Para Herdegen, “la responsabilidad política funciona solamente si el mandatario o el público tienen las antenas para la dimensión de las fallas y la disponibilidad de (auto) sancionar”[2]. Ello implica que la ciudadanía debe ser activa; tal y como lo quiso la Asamblea Nacional Constituyente lo que se desea es una ciudadanía dispuesta a informarse y tomar partido sobre un asunto en particular. De esta manera, depende de los ciudadanos sancionar política y socialmente al gobernante de turno por las maniobras turbias que desde la Alcaldía se hayan gestado.

Pero de igual manera, al no haber el legislador previsto causales taxativas para que el Alcalde se vea forzado a dejar su cargo en casos como el que nos ocupa, la responsabilidad política recae directamente sobre él: si tiene o no el coraje y la rectitud ética de admitir que no está en capacidad moral de seguir ejerciendo como la máxima autoridad distrital en virtud de las graves y muy trascendentales pruebas que motivaron a la Corte Suprema de Justicia a emitir orden de captura contra su hermano, Iván.
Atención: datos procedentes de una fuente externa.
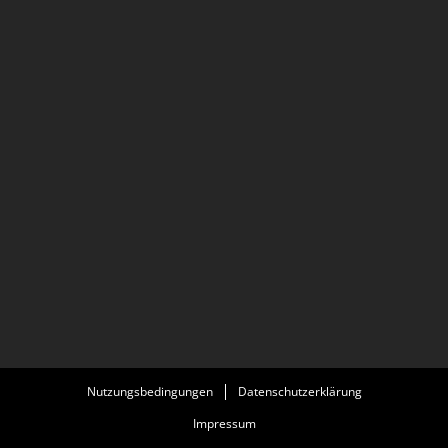
Nutzungsbedingungen
Datenschutzerklärung
Impressum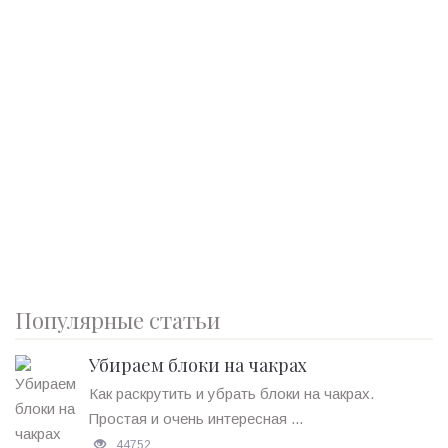
Популярные статьи
Убираем блоки на чакрах
Как раскрутить и убрать блоки на чакрах.
Простая и очень интересная ...
44752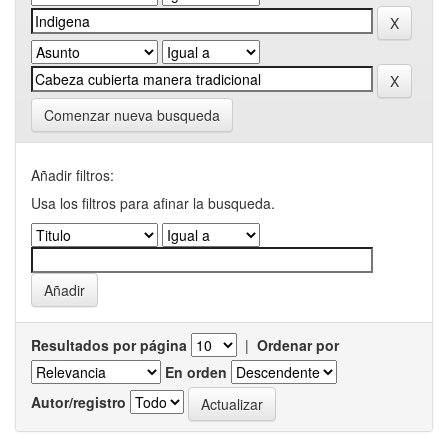
Comenzar nueva busqueda
Añadir filtros:
Usa los filtros para afinar la busqueda.
Resultados por página
|
Ordenar por
En orden
Autor/registro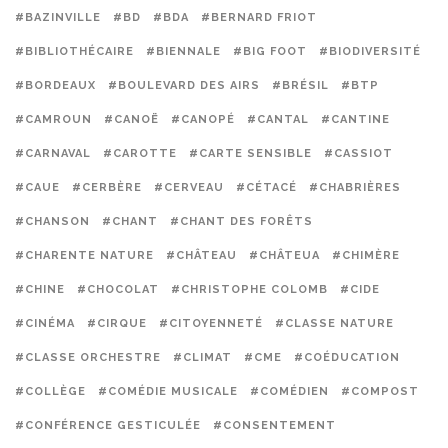
#BAZINVILLE
#BD
#BDA
#BERNARD FRIOT
#BIBLIOTHÉCAIRE
#BIENNALE
#BIG FOOT
#BIODIVERSITÉ
#BORDEAUX
#BOULEVARD DES AIRS
#BRÉSIL
#BTP
#CAMROUN
#CANOË
#CANOPÉ
#CANTAL
#CANTINE
#CARNAVAL
#CAROTTE
#CARTE SENSIBLE
#CASSIOT
#CAUE
#CERBÈRE
#CERVEAU
#CÉTACÉ
#CHABRIÈRES
#CHANSON
#CHANT
#CHANT DES FORÊTS
#CHARENTE NATURE
#CHÂTEAU
#CHÂTEUA
#CHIMÈRE
#CHINE
#CHOCOLAT
#CHRISTOPHE COLOMB
#CIDE
#CINÉMA
#CIRQUE
#CITOYENNETÉ
#CLASSE NATURE
#CLASSE ORCHESTRE
#CLIMAT
#CME
#COÉDUCATION
#COLLÈGE
#COMÉDIE MUSICALE
#COMÉDIEN
#COMPOST
#CONFÉRENCE GESTICULÉE
#CONSENTEMENT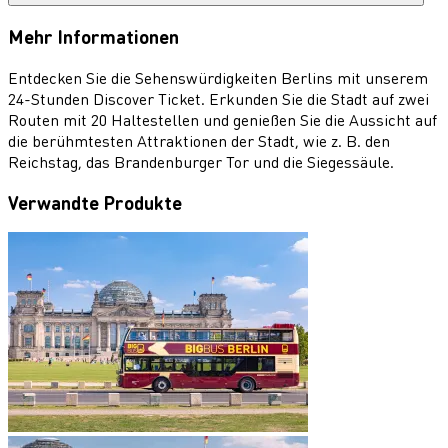
Mehr Informationen
Entdecken Sie die Sehenswürdigkeiten Berlins mit unserem
24-Stunden Discover Ticket. Erkunden Sie die Stadt auf zwei
Routen mit 20 Haltestellen und genießen Sie die Aussicht auf
die berühmtesten Attraktionen der Stadt, wie z. B. den
Reichstag, das Brandenburger Tor und die Siegessäule.
Verwandte Produkte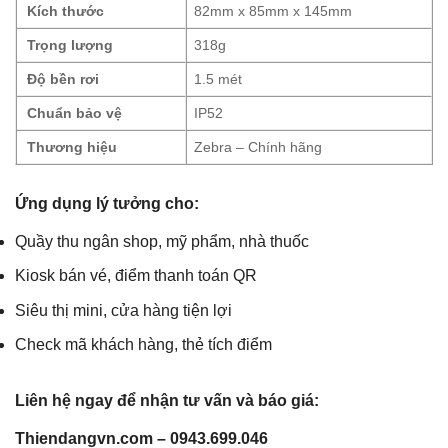
Kích thước
82mm x 85mm x 145mm
Trọng lượng
318g
Độ bền rơi
1.5 mét
Chuẩn bảo vệ
IP52
Thương hiệu
Zebra – Chính hãng
Ứng dụng lý tưởng cho:
Quầy thu ngân shop, mỹ phẩm, nhà thuốc
Kiosk bán vé, điểm thanh toán QR
Siêu thị mini, cửa hàng tiện lợi
Check mã khách hàng, thẻ tích điểm
Liên hệ ngay để nhận tư vấn và báo giá:
Thiendangvn.com – 0943.699.046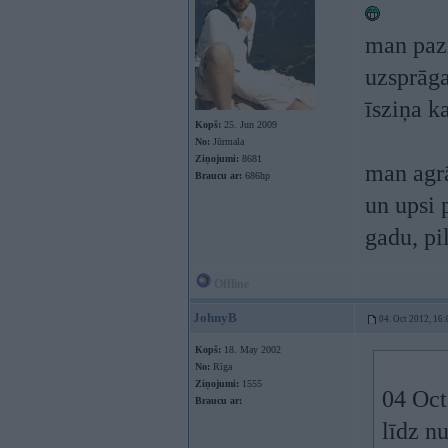
man pazi
uzsprāga
īsziņa k
Kopš:
25. Jun 2009
No:
Jūrmala
Ziņojumi:
8681
man agrā
Braucu ar:
686hp
un upsi 
gadu, pi
Offline
JohnyB
04. Oct 2012, 16:
Kopš:
18. May 2002
No:
Rīga
Ziņojumi:
1555
04 Oct
Braucu ar:
līdz nu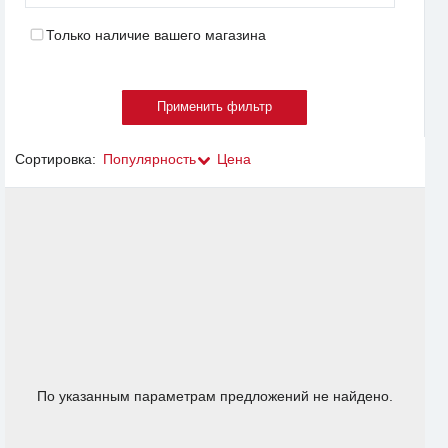
Только наличие вашего магазина
Сортировка:
Популярность
Цена
По указанным параметрам предложений не найдено.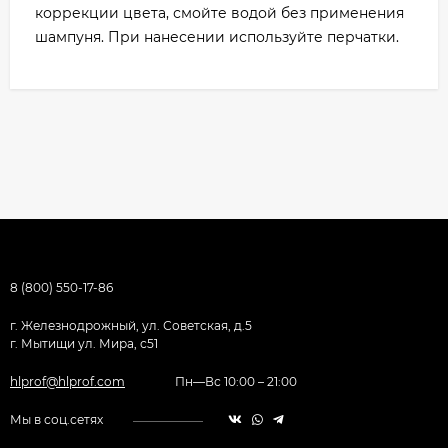
коррекции цвета, смойте водой без применения
шампуня. При нанесении используйте перчатки.
8 (800) 550-17-86
г. Железнодрожный, ул. Советская, д.5
г. Мытищи ул. Мира, с51
hlprof@hlprof.com
Пн—Вс 10:00 – 21:00
Мы в соц.сетях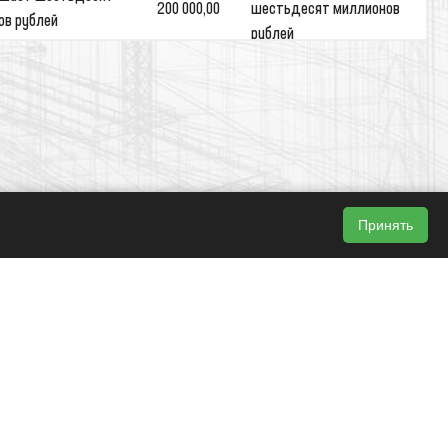
Принять
Поиск
Разработка сайта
Ahora, tenemos que tener en cuenta los nefastos –y recientes- antecedentes sobre responsabilidad política en el país. El ejemplo perfecto es el ex presidente Uribe que contra viento y marea ignoró los postulados del buen gobernante y siguió gobernando rodeado de escándalos que rayan en la violación de la ley penal y disciplinaria. Por cosas mucho menos graves Nixon renunció a la presidencia de E.E.U.U. en 1974.

Por ello debemos tener en cuenta que “la presunción de inocencia penal no puede ser el estándar de responsabilidad política si el entorno político o personal se encuentra implicado hasta el cuello en el fango de tangibles y graves sospechas”[3].

Veremos si el Alcalde Moreno, que está untado hasta el cuello, tiene la decencia de renunciar a tan alta dignidad y si, nosotros, como ciudadanos nos unimos para exigir un gobierno distrital transparente.


[1] HERDEGEN, Matthias. Estado de derecho, responsabilidad política y gobernabilidad. Pág. 16. Editorial Red Revista Estudios Socio-Jurídicos. 2009.